*** Raw data ***
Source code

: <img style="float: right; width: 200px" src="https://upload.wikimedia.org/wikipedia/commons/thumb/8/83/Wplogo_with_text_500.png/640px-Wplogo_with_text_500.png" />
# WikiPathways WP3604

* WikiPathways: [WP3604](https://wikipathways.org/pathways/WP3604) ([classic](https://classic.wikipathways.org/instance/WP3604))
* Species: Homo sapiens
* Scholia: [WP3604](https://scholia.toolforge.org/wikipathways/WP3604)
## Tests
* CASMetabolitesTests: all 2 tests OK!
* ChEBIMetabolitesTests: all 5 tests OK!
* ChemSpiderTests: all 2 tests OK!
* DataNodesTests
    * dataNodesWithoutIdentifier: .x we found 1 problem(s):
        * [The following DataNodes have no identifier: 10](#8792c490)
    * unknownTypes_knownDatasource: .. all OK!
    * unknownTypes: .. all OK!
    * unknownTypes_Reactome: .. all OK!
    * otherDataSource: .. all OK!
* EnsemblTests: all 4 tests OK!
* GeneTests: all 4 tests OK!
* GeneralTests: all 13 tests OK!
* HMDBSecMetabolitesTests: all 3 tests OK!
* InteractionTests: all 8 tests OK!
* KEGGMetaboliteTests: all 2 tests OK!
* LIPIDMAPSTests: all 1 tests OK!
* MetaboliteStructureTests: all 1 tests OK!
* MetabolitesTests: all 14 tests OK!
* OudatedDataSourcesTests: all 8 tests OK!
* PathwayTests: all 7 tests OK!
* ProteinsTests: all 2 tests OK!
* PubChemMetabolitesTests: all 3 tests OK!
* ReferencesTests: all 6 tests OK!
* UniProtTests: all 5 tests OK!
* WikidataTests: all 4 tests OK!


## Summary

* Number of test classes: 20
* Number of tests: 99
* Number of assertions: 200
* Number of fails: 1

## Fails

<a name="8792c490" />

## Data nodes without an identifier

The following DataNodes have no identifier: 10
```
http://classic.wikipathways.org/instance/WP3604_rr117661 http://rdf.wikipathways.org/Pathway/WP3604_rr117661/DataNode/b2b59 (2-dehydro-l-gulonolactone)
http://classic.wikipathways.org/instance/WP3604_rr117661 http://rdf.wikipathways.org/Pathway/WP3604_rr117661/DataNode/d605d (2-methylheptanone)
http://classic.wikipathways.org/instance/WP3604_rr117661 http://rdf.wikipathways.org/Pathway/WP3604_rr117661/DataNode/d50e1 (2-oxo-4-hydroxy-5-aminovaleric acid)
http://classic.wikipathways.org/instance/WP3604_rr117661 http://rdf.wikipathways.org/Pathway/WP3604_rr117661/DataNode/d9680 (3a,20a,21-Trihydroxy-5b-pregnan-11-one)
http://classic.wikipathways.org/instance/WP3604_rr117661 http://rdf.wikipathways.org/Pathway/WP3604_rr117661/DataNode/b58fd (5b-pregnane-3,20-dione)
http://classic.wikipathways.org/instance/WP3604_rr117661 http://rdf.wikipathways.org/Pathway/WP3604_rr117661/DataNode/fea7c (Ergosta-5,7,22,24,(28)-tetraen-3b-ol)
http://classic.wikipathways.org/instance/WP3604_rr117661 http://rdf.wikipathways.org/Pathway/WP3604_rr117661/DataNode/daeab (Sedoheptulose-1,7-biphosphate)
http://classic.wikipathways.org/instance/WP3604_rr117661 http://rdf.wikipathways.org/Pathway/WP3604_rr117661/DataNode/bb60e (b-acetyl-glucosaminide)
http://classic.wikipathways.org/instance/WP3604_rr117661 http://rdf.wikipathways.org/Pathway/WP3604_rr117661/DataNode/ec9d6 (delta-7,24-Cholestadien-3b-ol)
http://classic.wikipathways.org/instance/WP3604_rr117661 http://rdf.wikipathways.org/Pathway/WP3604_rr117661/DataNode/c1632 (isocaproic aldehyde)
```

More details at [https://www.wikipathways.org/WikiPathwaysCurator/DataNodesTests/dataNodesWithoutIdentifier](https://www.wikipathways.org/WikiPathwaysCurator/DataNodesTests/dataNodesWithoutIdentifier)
*** End of Raw data ***
- Task details -
Throughout the material above, find each line with "have" and return it.

- Solution below -
        * [The following DataNodes have no identifier: 10](#8792c490)
The following DataNodes have no identifier: 10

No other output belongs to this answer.